• Texte de la page:
---------------
Cette mécanique identificatoire repose sur une économie temporelle précise : le temps limité du récit, son orientation téléologique, sa promesse d’une fin qui donnera sens à l’ensemble. C’est parce que nous savons que le personnage atteindra un terme (heureux ou malheureux, peu importe, mais un terme) que nous acceptons de synchroniser notre temporalité affective avec la sienne, de régler notre respiration émotionnelle sur le rythme de ses aventures.

Cette identification est devenue impossible avec la FsN. Du fait du caractère interminable de ce type de fiction, on ne peut pas synchroniser l’évolution d’un personnage dans une fiction et notre propre évolution macroscopique dans la vie, microscopique dans le sentiment esthétique. Il y a une disproportion temporelle entre le temps effectivement passé devant la fiction et le temps possible de la fiction, un décrochage donc entre le sujet et l’objet. Cette infinitude de la FsN est aussi une infinitude du langage, les paroles ne cessent jamais, et de l’action qui est sans perspective de terminaison. La tension ne se résout alors jamais. L’identification suppose un arrêt, une fin nécessaire qui permet, au fil du récit, de palpiter à la mesure de l’évolution du personnage. Avec la FsN, les personnages eux-mêmes ne guérissent jamais. Ils sont sans solution, et c’est du fait de cette proximité avec l’existence empirique, car de quoi guérit-on jamais?, que la projection devient difficile si ce n’est impossible. La persistance est sans fin.

Comment s’identifier à ce qui ne finit jamais ? Comment régler notre respiration sur un souffle sans terme ? Les personnages de la FsN nous échappent précisément parce qu’ils ne sont pas orientés vers une résolution, ils existent dans un présent perpétuel, dans une durée sans horizon. Ils ne nous promettent aucune guérison parce qu’eux-mêmes n’en connaîtront jamais. Leur condition rejoint alors étrangement celle de notre existence empirique : car que sommes-nous sinon des êtres sans solution définitive, des consciences en perpétuelle tension, des désirs jamais pleinement satisfaits ?
---------------
(Textes sources de documents mis en forme)
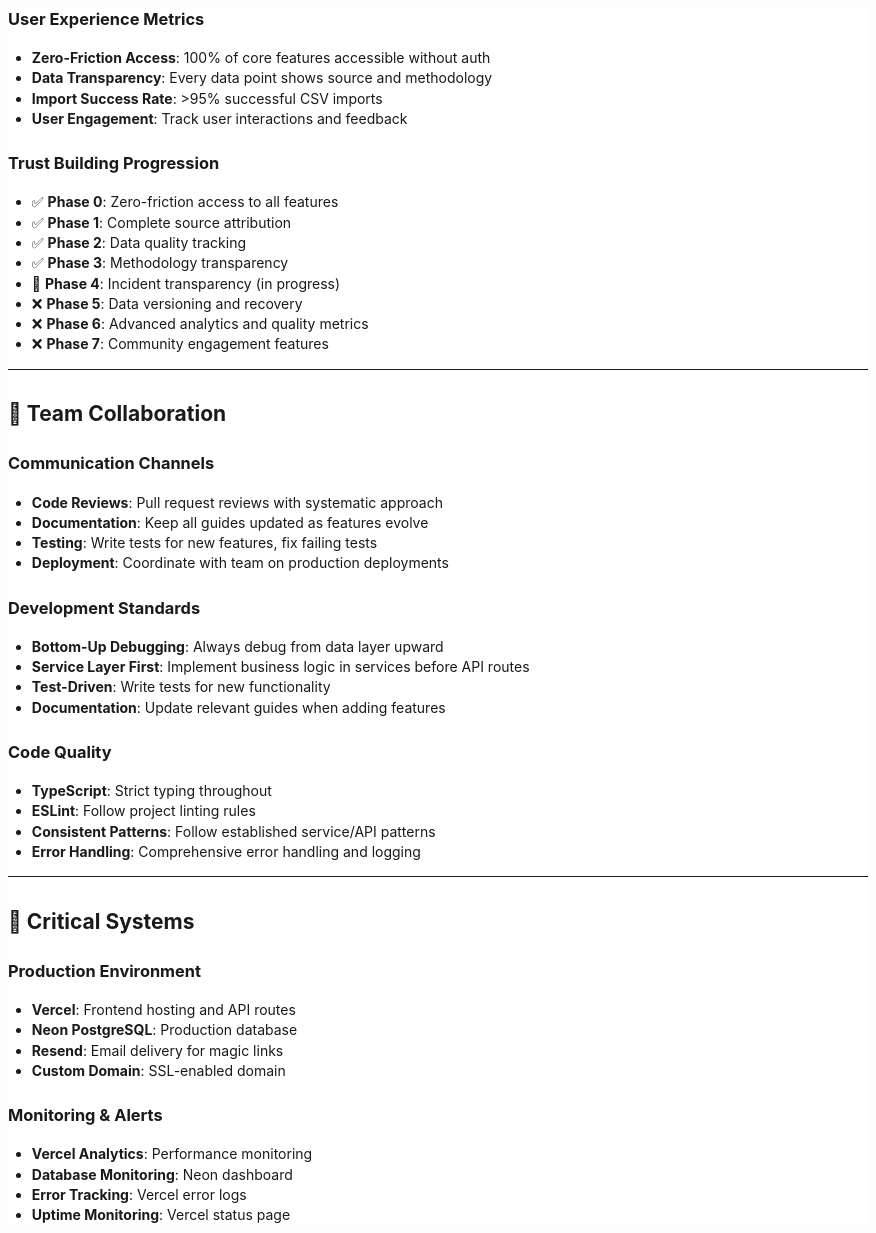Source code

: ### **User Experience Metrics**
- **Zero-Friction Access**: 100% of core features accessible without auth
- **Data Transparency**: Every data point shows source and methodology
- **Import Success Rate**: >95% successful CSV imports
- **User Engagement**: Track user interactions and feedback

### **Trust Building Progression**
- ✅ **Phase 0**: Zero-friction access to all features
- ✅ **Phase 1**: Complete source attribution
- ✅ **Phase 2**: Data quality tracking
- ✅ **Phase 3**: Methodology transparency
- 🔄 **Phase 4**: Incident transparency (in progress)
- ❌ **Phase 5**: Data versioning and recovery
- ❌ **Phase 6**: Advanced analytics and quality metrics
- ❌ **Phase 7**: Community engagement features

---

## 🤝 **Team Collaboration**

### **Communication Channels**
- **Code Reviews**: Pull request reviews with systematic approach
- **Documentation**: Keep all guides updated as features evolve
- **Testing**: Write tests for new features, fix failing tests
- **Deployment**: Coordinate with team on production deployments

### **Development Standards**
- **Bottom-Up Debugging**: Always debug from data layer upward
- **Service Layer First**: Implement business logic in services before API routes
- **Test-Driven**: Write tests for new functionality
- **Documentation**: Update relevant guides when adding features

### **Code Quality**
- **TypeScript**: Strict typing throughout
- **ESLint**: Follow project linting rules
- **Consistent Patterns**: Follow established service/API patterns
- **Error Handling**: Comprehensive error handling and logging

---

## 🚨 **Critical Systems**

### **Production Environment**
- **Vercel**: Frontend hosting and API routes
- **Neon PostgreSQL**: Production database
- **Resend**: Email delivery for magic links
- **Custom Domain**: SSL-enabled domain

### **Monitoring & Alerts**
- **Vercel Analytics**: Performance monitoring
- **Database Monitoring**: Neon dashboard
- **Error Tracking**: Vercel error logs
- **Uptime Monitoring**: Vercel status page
---------------
• Tâches à réaliser:
- a) Mettez à jour la liste, de la ligne contenant « ## 🚨 **Critical Systems** » jusqu'à la fin de la liste incluse, en remplaçant « Email delivery » par « Transactional email » sans rien modifier d'autre. Ne renvoyez que ces lignes.
- b) Prolongez le texte sur l'identification à partir de l'endroit où il s'arrête.
La liste n'a aucun lien avec le texte sur l'identification.

• Résultats des tâches:
- a)
## 🚨 **Critical Systems**

### **Production Environment**
- **Vercel**: Frontend hosting and API routes
- **Neon PostgreSQL**: Production database
- **Resend**: Transactional email for magic links
- **Custom Domain**: SSL-enabled domain

### **Monitoring & Alerts**
- **Vercel Analytics**: Performance monitoring
- **Database Monitoring**: Neon dashboard
- **Error Tracking**: Vercel error logs
- **Uptime Monitoring**: Vercel status page

- b)
La FsN opère ainsi ce paradoxe : en rendant les personnages plus proches de notre condition existentielle véritable (sans dénouement, sans résolution finale), elle les rend paradoxalement moins propices à l’identification. Car ce que nous cherchons dans l’identification traditionnelle, c’est précisément ce que la vie nous refuse : une clôture, un sens, une totalité. Les personnages de la FsN nous renvoient trop fidèlement l’image de notre propre errance, de notre propre absence de solution définitive. Ils nous privent de cette consolation fictionnelle que nous offrait le récit classique.

Quelle est alors notre relation à de tels personnages ? Est-elle encore esthétique ? N’est-elle pas teintée d’une certaine indifférence ? Ceci ne fait aucun doute, mais cette indifférence est toute proche que celle que nous ressentons dans l’existence quotidienne face à des anonymes que nous croisons par exemple dans les rues d’une ville. Or c’est celle-ci qui rend possible un rapprochement, cette autre suspension, cet autre arrêt, cet incident. Les personnages de la FsN nous restent étrangers. Peut être nous intéresserons-nous seulement à eux le temps de l’exposition de leur existence. Peut être les abandonnerons-nous ensuite à leurs problèmes, puisque ceux-ci ne finissent jamais. Mais dans ce retrait, dans cette platitude humaine quelque chose peut encore nous toucher : l’indéfinissable proximité qui elle n’est pas fondée sur la représentation, la projection et l’identification, c’est-à-dire sur une théorie du modèle à laquelle nous avait habitué la fiction avec narration.

Cette indifférence n’est-elle pas la condition d’une relation plus authentique, moins illusoire ? Les personnages de la FsN ne sont pas des modèles idéalisés à imiter, des surfaces de projection pour nos désirs de résolution, mais des présences étrangères qui croisent momentanément notre chemin. Nous les rencontrons comme nous rencontrons les anonymes dans la foule urbaine : sans attente préalable, sans promesse de révélation, dans une contingence radicale. Cette rencontre ne nous promet pas une réconciliation avec nous-mêmes, elle nous expose au contraire à l’altérité irréductible de l’autre, à son existence qui se poursuit au-delà de notre regard, à ses problèmes qui ne seront jamais les nôtres.

Ce mode relationnel n’est-il pas finalement plus proche de notre expérience quotidienne du monde social ? Nous ne vivons pas entourés de personnages narratifs dont la vie serait orientée vers une résolution qui donnerait sens à la nôtre, mais d’êtres singuliers que nous ne faisons que croiser, avec lesquels nous partageons brièvement un espace-temps avant de poursuivre nos trajectoires séparées. La FsN reproduit cette contingence des rencontres, cette indifférence fondamentale qui est aussi la condition de toute attention véritable à l’autre.

Ils sont seuls et nous sommes seuls. Cette solitude des objets et des sujets n’est bien sûr pas semblable, mais c’est la réflexion de cette solitude qui permet dans un redoublement qui diffère la production d’une esthétique, c’est-à-dire d’un rapport de ce qui est sans rapport. Etre mis en relation avec ce qui est sans relation, telle pourrait être une des perspectives de l’art.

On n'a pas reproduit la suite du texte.